Johnson v. Guzman Chavez

Summarized by:

  • Court: United States Supreme Court
  • Area(s) of Law: Immigration
  • Date Filed: June 29, 2022
  • Case #: 19-897
  • Judge(s)/Court Below: Alito, J. for the Court; Roberts, C.J.; Kavanaugh, J.; and Barrett, J. joined. Thomas, J. concurring Gorsuch, J. joined. Breyer, J. dissenting; Sotomayor, J. Kagan, J. joined.
  • Full Text Opinion

8 U. S. C. §1231 not §1226 governs the detention of aliens subject to reinstated orders of removal.

Respondents are aliens who were removed but later re-entered the US, while awaiting withholding-only proceedings, they sought release on bond which was denied. The Government maintained respondents were detained under 8 U. S. C. §1231 not §1226 and thus not entitled to bond hearings. Respondents filed habeas proceedings in District Court saying §1226 governed their detention, the District Court entered summary judgment for Respondents, the Fourth Circuit affirmed. The Supreme Court held that §1231 not §1226 governed the detention of aliens subject to reinstated orders of removal. Respondents were ordered removed, by the plain text of §1231 which governs their case, it does not cease because an alien pursues withholding-only relief. The Government argued that even though an immigration judge might determine that DHS cannot remove an alien to a particular country such an order does not prohibit removal from the United States.
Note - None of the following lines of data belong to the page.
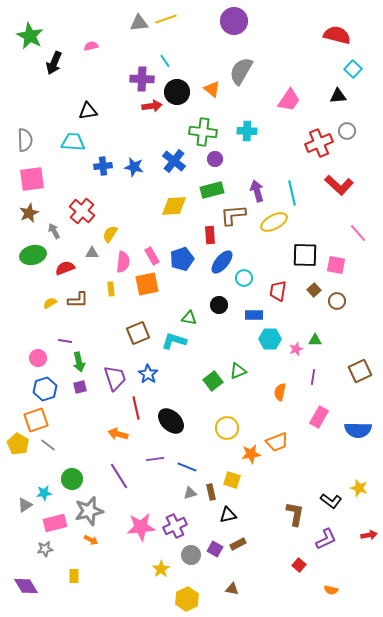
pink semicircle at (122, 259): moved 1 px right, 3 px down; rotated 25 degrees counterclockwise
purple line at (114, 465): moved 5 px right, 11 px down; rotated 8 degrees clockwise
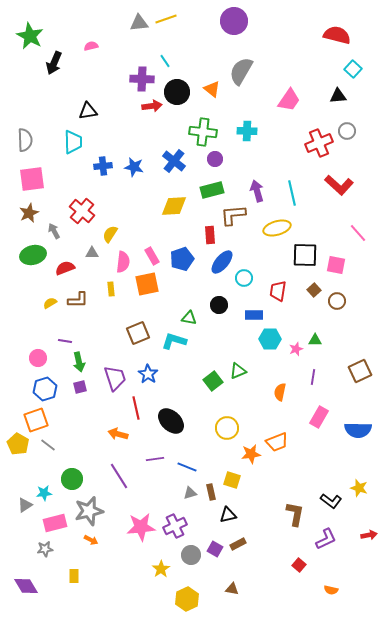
cyan trapezoid at (73, 142): rotated 85 degrees clockwise
yellow ellipse at (274, 222): moved 3 px right, 6 px down; rotated 12 degrees clockwise
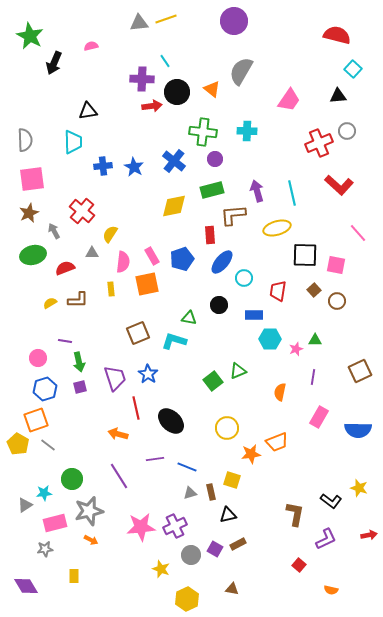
blue star at (134, 167): rotated 18 degrees clockwise
yellow diamond at (174, 206): rotated 8 degrees counterclockwise
yellow star at (161, 569): rotated 18 degrees counterclockwise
DHS could remove the alien to any other authorized country. The removal order remains administratively final even if withholding-only relief were granted, they would be two separate orders. Textually, the Court found that §1231 must apply because every provision applied to respondents. Congress made the judgments on who would be a flight risk, the Court does not want to undermine those decisions. REVERSED.